Icinga / icingaweb2

A lightweight and extensible web interface to keep an eye on your environment. Analyse problems and act on them.
https://icinga.com/get-started/
GNU General Public License v2.0
806 stars 280 forks source link

Service display by service_severity doesn't take care of dependencies #3355

Open yasa1987 opened 6 years ago

yasa1987 commented 6 years ago

Hello, I noticed that Dependencies are not taken in account when services are displayed in the dashboard, even if the "sort=service_severity" is the in the URL.

Services are also not displayed as "handled".

I'm monitoring a network router chassis that has line cards (iom) in which we plug modules (mda) that contain the physical ports. The dependencies between services are configured as follows :

In short terms : port depends on mda who depends on iom

In my scenario, I plugged out the line card (iom) to simulate a failure.
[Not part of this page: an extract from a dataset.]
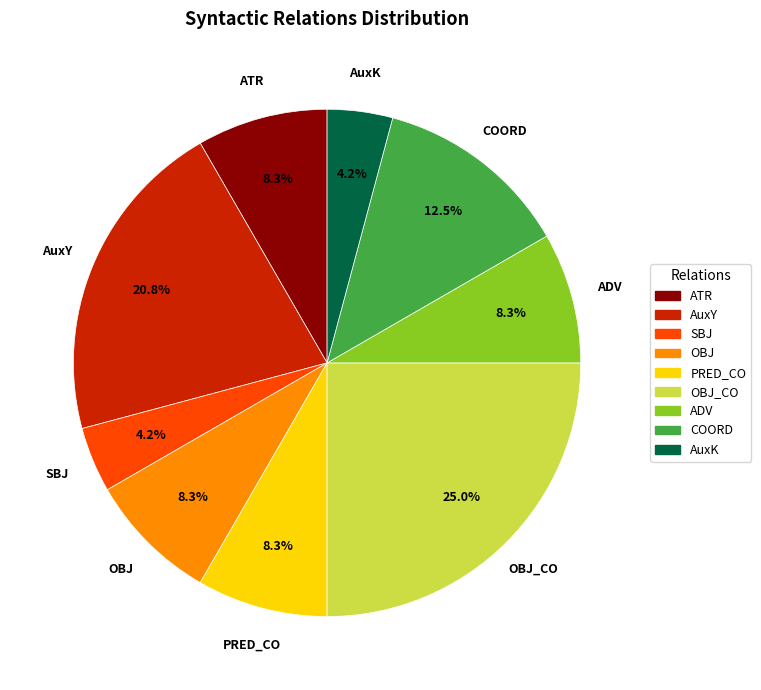

Is there a majority slice in this chart?

No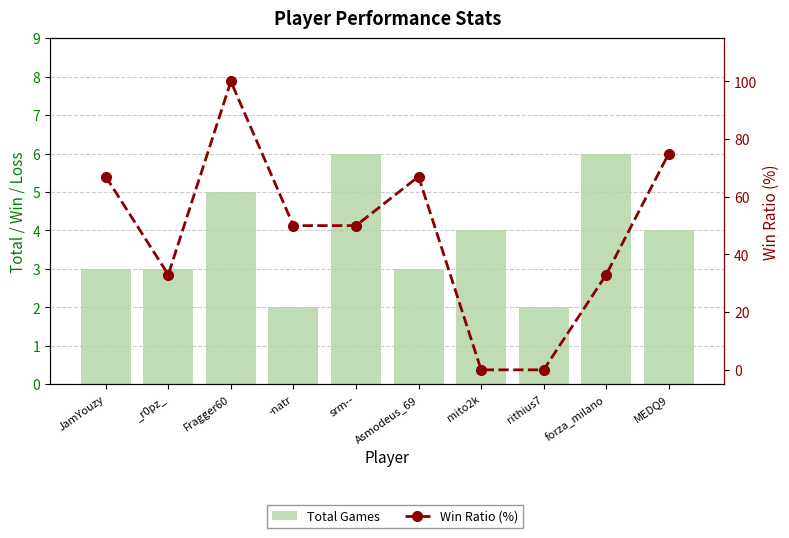

Rank the series by their average value, from highest to lowest.

Win Ratio (%), Total Games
The attached modules (mda) and ports will check script will return a CRITICAL state as they only can work if the line card is present.

Expected Behavior

When the line card (iom) service is CRITICAL, the attached modules (mda) services should be HANDLED if they also are in CRITICAL state, and the ports services should also be HANDLED if they are critical.

The line card (iom) service should be at the top of the list as other services depends on it.

Current Behavior

The module (mda) services who depend on the CRITICAL line card are not marked as handled. The port services who depend on the CRITICAL modules (mda) services are not marked as handled.

The root cause of the issue (CRITICAL iom service) is not at the top of the service problem list.

The strange thing is that the icingacli monitoring list services command puts the "iom" CRITICAL service at the top of the list.

Context

My router chassis (Nokia 7750 SR-7) is composed of line cards (iom) that contains modules (mda) who contains ports. All those elements are monitored with their own service. If a module (mda) fails, all the ports will be in CRITICAL state, but it's because of the mda failure. The MDA failure must be on top of issues list. Same thing for the line card (iom) regarding MDA.

Service-to-Service dependency should do the job (I suppose their are meant for that, right?)

Your Environment

dnsmichi commented 6 years ago

Dependency calculation isn't possible as the IDO backend doesn't provide all the dependencies. The is_reachable attribute might be a possible candidate, although I'm not sure how and with what weight it should influence severity state calculation.

lippserd commented 6 years ago

Hi,

Thanks for the report. We'll evaluate whether it's a good idea to take is_reachable for severity calculation into account.

Cheers, Eric